Die sonstigen Eigenschaften des MO32U24 lesen sich QD-OLED-typisch: 10 Bit Farbtiefe, ein 0,03 ms schneller Grauwechsel, ein Kontrastverhältnis von 1.500.000:1, eine DCI-P3-Abdeckung von 99 % und eine Leuchtdichte von 300 cd/m² (100 % APL in SDR) bzw. 1.000 cd/m² (3 % APL in HDR). Nativ löst das Gerät mit 3.840 x 2.160 Bildpunkten (4K, 16:9) bei bis zu 240 Hz Bildwiederholfrequenz auf, woraus sich eine Punktdichte von rund 140 ppi ergibt. ClearMR 13000 und DisplayHDR True Black 500 versprechen eine ordentliche Bewegtbildschärfe bzw. HDR-Erfahrung.
Als Anti-Tearing-Maßnahmen verrichten FreeSync Premium Pro und G-Sync-kompatibles Adaptive Sync ihren Dienst, während zwei interne 5-W-Lautsprecher als Klanggeber bereitstehen. Vor allem Fans einer sauberen Spielgrafik freuen sich derweil über implementierte Maßnahmen gegen VRR-Flackern. Wer in manch einem technisch aufwendigen Game mal höhere Frameraten oder einen niedrigeren Input-Lag erzielen möchte, kann über den Tactical Switch 2.0 direkt auf eine geringere Auflösung umschalten.

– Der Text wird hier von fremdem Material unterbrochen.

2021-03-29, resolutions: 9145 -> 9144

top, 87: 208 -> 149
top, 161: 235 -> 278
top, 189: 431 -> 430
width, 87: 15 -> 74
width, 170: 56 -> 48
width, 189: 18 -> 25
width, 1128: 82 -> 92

An Schnittstellen sind zwei HDMI-2.1-Eingänge (48 Gbit/s), ein DisplayPort, ein USB-C-Anschluss (DP-Alt-Modus, 18 W PD), ein USB-Hub (3.2 Gen 1, 2 x Typ A, 1 x Typ B) und ein Kopfhörerausgang vertreten. Der DisplayPort liegt leider nur in Version 1.4 statt 2.1 vor und muss für 4K240 daher auf Kompression (DSC) zurückgreifen. Das sieht man zwar qualitativ höchstwahrscheinlich nicht, doch gab es in der Vergangenheit schon mal Probleme mit DSC, etwa im Zusammenhang mit GeForce-Treibern. Ob man DSC bei Bedarf per MO32U24-OSD abschalten kann, ist unklar.
Der 31,5-Zöller lässt sich neigen, seitlich drehen, um 130 mm in der Höhe verstellen und um 90° in Pivot versetzen. Eine VESA-Aufnahme (100 x 100 mm) ist ebenfalls an Bord. Der mit einem KVM-Switch ausgestattete Gigabyte MO32U24 kommt mit drei Jahren Garantie samt Burn-in-Abdeckung, genehmigt sich in Betrieb 48 W und weist ohne Standfuß ein Gewicht von 6 kg auf. Wann und zu welchem Preis die deutsche Marktfreigabe erfolgen soll, hat der Hersteller noch nicht verraten.